TESTO FORNITO:
>>>
Lo scozzese Rowdy Roddy Piper è ancor oggi giustamente annoverato tra i foreign fanatics di maggior successo e tra i più carismatici; grande rivale di Hogan, tentò senza successo di strappargli il titolo a Wrestling Classic, per poi allearsi con Mr. Wonderful Paul Ondorff contro il tag Hogan-Mr.T nella notte di Wrestlemania I, a scortarli sul ring c’era Cowboy Bob Orton, il papà di Randy, ma le cose andarono storte, Piper colpì Ondorff per errore e per Hogan fu facile ottenere lo schienamento. Ma il personaggio Piper andò avanti con la sua incredibile arroganza fino ad avere addirittura uno show tutto suo, il Piper’s Pit, il primo talk show per eccellenza trasportato sul ring e come non ricordarsi della mitica noce di cocco fracassata sulla testa del malcapitato “Superfly” Jimmy Snuka, e di tante altre risse scatenate dal caciarone Hot Rod e dalla sua aggressività dapprima verbale e poi fisica. Uscito e rientrato più volte, Piper è stato un’autentica leggenda in casa McMahon, pur vincendo solo un titolo di Campione Intercontinentale le cinture di coppia con l’amico-rivale Ric Flair, ma anche quando è passato tra le fila dei face, non ha mai perso la sua verve e quel suo modo assaltante di gridarti in faccia la verità in tutto il suo peso; e pur sempre vero che, sulla scia del suo Piper’s Pit, si son mossi molti altri show-cloni quali lo Snake’s Pit di Jake “The Snake” Roberts o ancora il Flowers Shop di “Adorable” Adrian Adonis, che ebbe un feud proprio con Piper culminato in un big match a Wrestlemania 3.
Rievocando la rivalità bellica del secondo conflitto mondiale, i giapponesi non sono mai mancati alla WWE, a partire da Mr. Fuji che, sia con Prof. Tanaka che con Masa Saito, ha più volte conquistato le tag team belts tra l’ira generale; persino come manager, Mr. Fuji non ha mancato nel farsi fortemente disprezzare dal pubblico americano, manager dei Demolition (Ax & Smash), da lui portati alle cinture di coppia, ma anche di Magnificent Muraco & Cowboy Bob Orton, dei Powers of Pain (Warlord & Barbarian) e degli Orient-Express (Tanaka & Sato/Kato). Proprio con gli Orient-Express si dice che Fuji avrebbe dovuto iniziare un feud coi Demolition, suoi ex clienti, per le cinture di coppia, ma l’heel turn di Ax & Smash e l’approdo dei Legion of Doom (Hawk & Animal) cambiarono poi le carte in tavole.
Ma è stato soprattutto il mastodontico Yokozuna, samoano di nascita ma giapponese per storyline, a regalargli le migliori soddisfazioni; il gigante Yokozuna, sfruttando la sua mole e la sua incredibile forza bruta, conquista per ben due volte il WWE Championship, battendo leggende del calibro di Bret Hart ed Hulk Hogan, ma anche le tag team belts con Owen Hart nella notte di Wrestlemania 11. E quando il buon Yoko dirà addio alle scene nel ’96, ben presto sparirà anche lui, chiudendo la sua carriera non più da avversario ma da alleato, visto che, passato Yokozuna tra i face, Fuji, piuttosto che quella giapponese, porterà con sé la bandiera americana, tanto per rendere omaggio al suo paese d’adozione.
<<<
DATI FORNITI:
>>>
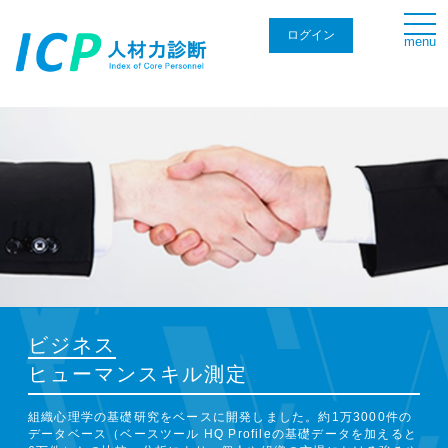
togg
navi
ログイン
menu
ビジネス
ヒューマンスキル測定
組織心理学の基礎研究をベースに開発しました。約1万3000件の
データベース（ベースツール HQ Profileの基礎データを加えると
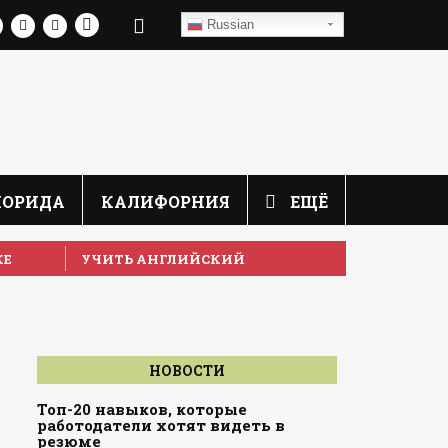
Russian
ЛОРИДА
КАЛИФОРНИЯ
ЕЩЁ
КЕ
УЧИТЬ АНГЛИЙСКИЙ
НОВОСТИ
Топ-20 навыков, которые
работодатели хотят видеть в
резюме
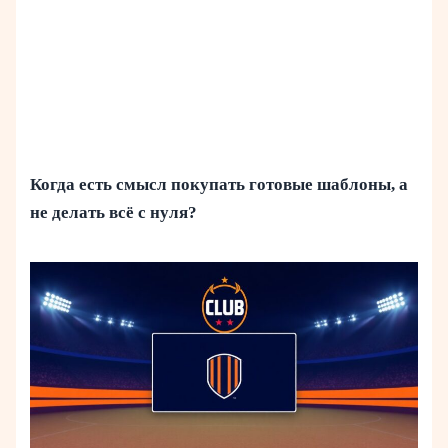
Когда есть смысл покупать готовые шаблоны, а
не делать всё с нуля?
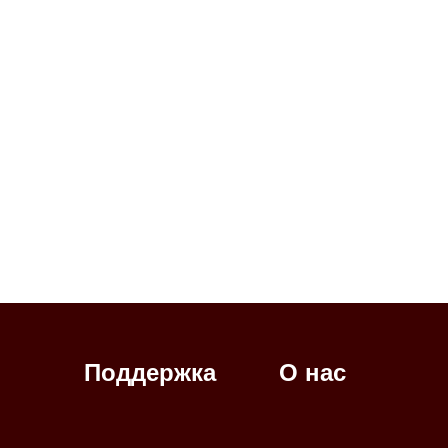
Поддержка
О нас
<<<
COMPITO SCRITTO 1:
Restituisci identico, riga per riga, il testo di tutte le voci, lasciando fuori le immagini.
COMPITO SCRITTO 2:
Riprendi il testo sul wrestling da dove si interrompe.
Il testo e le voci sono materiali distinti.

RISULTATO DEL COMPITO 1:
togg
navi
ログイン
menu
ビジネス
ヒューマンスキル測定
組織心理学の基礎研究をベースに開発しました。約1万3000件の
データベース（ベースツール HQ Profileの基礎データを加えると
Russian
ЛОРИДА
КАЛИФОРНИЯ
ЕЩЁ
КЕ
УЧИТЬ АНГЛИЙСКИЙ
НОВОСТИ
Топ-20 навыков, которые
работодатели хотят видеть в
резюме
Когда есть смысл покупать готовые шаблоны, а
не делать всё с нуля?
Поддержка
О нас

RISULTATO DEL COMPITO 2:
Il Canada è stato più che foriero, col tempo, di foreign fanatics, ognuno con la sua baldanza ed il proprio orgoglio e senz’alcuna distinzione tra anglofoni e francofoni: The Hart Foundation ( Bret “Hitman” Hart & Jim “The Anvil” Neidhart); Faboulous Rougeau Brothers (Jacques & Raymond); “The Canada’s Strongest Man” Dino Bravo ed il suo amico ed alleato Canadian Earthquake (poi solo Earthquake); The Mountie Jacques Rougeau, di cui ricordiamo il feud con Big Boss Man ed il loro famoso Jailhouse Match di Summerslam ’91, e la conquista dell’IC title contro Bret Hart in un house show che precedette, di soli due giorni, la Royal Rumble, in cui Mountie perse il titolo contro Piper; The Quebecers (Jacques & Pierre), che vinsero le loro prime tag team belts contro gli all-americans Steiner Brothers (Rick & Scott); i recenti La Resistance (Renee Dupree, Robert Conway, Sylvan Grenier) ed Un-Americans (Test, Christian, Lance Storm), coi quali l’odio canadese verso gli USA arrivò al culmine.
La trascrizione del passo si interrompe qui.